Excerpt
- Opening Delimiter -
That makes no difference to Patrick. He is in kindergarten and is the playground bully. He menaces more or less everyone, but Meredith and I, because we are third graders, believe ourselves inviolate. We turn a corner, and he is there. He carries a plastic bucket, the sort one plays at the beach with, that is filled with mud. (It has rained the night before.) He carries a shovel, too; he is likely building a mud castle or some such thing. He demands that we move. We do not; he has no authority over us. “This is my territory,” he says. “It’s a free country,” I say. He goes away, muttering dire threats. We pay him little heed and carry on.

We barely have time to congratulate ourselves for our bravery when he comes back, armed with both the mud and now a small branch, which he waves menacingly. Meredith runs. I stand my ground. “We were playing here,” I say. He threatens to attack me. “Violence is not the answer,” I say self-righteously. That is all it takes to provoke him. He comes at me with mud and stick. I stand still. Before I can regain control of the situation, there is mud on my shirt and there are welts on my arms. I run crying to my mother.

The parents try to apprehend Patrick, but he is nowhere to be found. There is a general shrugging of shoulders on the part of the adults, but I am left bewildered. Why is Patrick not being put to trial there and then?
- Closing Delimiter -
Provided records
- Opening Delimiter -
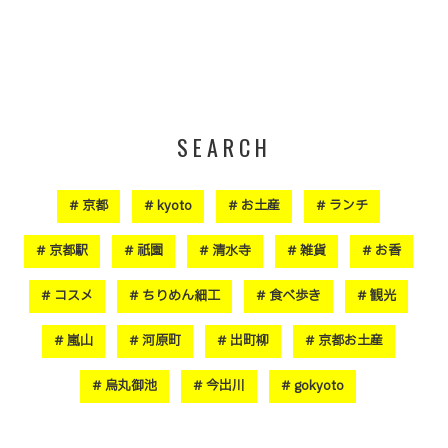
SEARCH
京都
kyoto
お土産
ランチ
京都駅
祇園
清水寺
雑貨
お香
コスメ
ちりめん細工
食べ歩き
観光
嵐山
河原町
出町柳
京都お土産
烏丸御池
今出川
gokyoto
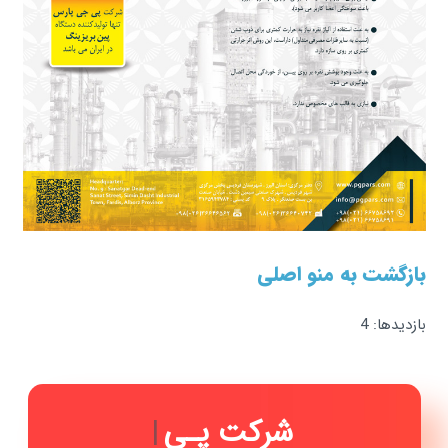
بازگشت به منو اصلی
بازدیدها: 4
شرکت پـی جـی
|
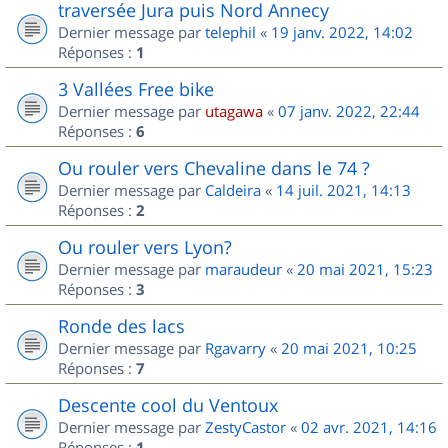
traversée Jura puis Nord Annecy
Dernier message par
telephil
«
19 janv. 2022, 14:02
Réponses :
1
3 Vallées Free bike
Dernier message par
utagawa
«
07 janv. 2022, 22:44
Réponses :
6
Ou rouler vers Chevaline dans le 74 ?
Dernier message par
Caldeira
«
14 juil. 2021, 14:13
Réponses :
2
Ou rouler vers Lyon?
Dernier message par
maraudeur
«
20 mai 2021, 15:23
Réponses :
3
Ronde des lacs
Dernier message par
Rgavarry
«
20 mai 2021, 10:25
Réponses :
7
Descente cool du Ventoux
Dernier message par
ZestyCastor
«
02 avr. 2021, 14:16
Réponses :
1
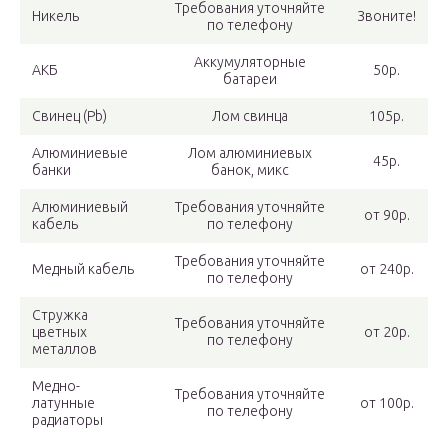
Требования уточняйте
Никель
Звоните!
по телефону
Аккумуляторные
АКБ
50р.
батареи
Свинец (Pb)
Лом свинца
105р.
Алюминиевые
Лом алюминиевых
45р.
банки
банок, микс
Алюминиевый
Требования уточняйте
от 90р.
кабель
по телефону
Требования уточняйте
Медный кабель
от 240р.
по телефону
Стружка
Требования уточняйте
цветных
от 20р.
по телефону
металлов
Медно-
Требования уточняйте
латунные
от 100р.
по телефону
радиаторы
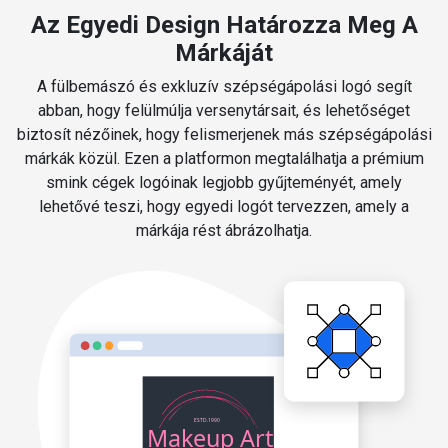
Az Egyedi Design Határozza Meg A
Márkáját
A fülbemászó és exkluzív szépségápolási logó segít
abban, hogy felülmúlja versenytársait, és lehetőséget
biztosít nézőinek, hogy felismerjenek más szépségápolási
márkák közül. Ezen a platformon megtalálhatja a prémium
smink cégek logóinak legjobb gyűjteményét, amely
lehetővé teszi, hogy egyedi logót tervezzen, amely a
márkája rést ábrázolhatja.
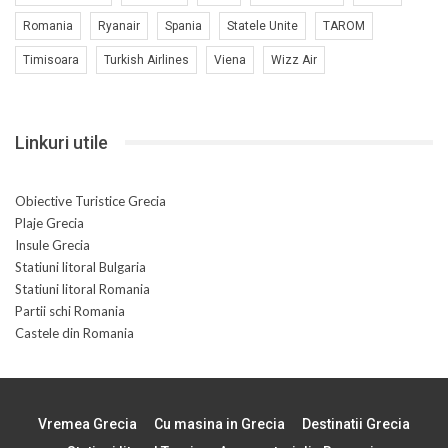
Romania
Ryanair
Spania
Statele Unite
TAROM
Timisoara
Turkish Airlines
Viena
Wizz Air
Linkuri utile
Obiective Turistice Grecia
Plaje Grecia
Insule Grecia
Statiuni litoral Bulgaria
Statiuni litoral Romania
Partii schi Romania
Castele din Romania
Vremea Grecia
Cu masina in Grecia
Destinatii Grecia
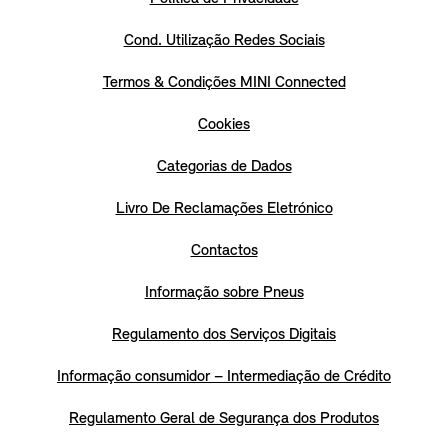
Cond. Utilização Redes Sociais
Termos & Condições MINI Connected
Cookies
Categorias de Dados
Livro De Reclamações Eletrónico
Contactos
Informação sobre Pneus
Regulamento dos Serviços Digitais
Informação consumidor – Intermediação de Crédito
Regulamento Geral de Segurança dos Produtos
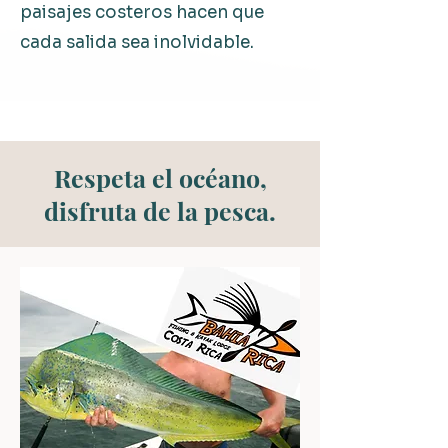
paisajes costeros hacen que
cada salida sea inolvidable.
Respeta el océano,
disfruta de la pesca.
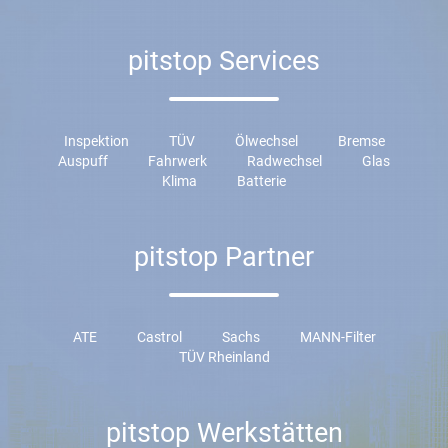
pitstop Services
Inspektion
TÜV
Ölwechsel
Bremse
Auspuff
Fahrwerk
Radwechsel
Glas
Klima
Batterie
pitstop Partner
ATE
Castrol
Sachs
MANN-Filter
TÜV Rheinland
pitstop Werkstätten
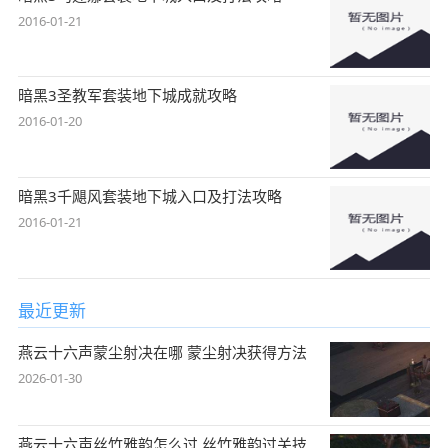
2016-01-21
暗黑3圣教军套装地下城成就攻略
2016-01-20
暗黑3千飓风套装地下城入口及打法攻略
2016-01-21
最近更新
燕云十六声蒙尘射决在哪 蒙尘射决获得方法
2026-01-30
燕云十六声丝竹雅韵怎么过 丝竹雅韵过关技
- Closing Delimiter -
Directive 1
Decide whether each statement agrees with the passage about Patrick the playground bully. Answer yes or no for (a), (b), and (c), and quote the words from the passage that settle each one.
(a) Patrick is in third grade.
(b) Meredith runs when Patrick returns.
(c) The parents catch Patrick.
Directive 2
Reproduce word for word the part of the passage about Patrick the playground bully starting with "We barely have" and going on through "there and then?".

Final answer 1
(a) No: "He is in kindergarten and is the playground bully."
(b) Yes: "Meredith runs."
(c) No: "The parents try to apprehend Patrick, but he is nowhere to be found."

Final answer 2
We barely have time to congratulate ourselves for our bravery when he comes back, armed with both the mud and now a small branch, which he waves menacingly. Meredith runs. I stand my ground. “We were playing here,” I say. He threatens to attack me. “Violence is not the answer,” I say self-righteously. That is all it takes to provoke him. He comes at me with mud and stick. I stand still. Before I can regain control of the situation, there is mud on my shirt and there are welts on my arms. I run crying to my mother.

The parents try to apprehend Patrick, but he is nowhere to be found. There is a general shrugging of shoulders on the part of the adults, but I am left bewildered. Why is Patrick not being put to trial there and then?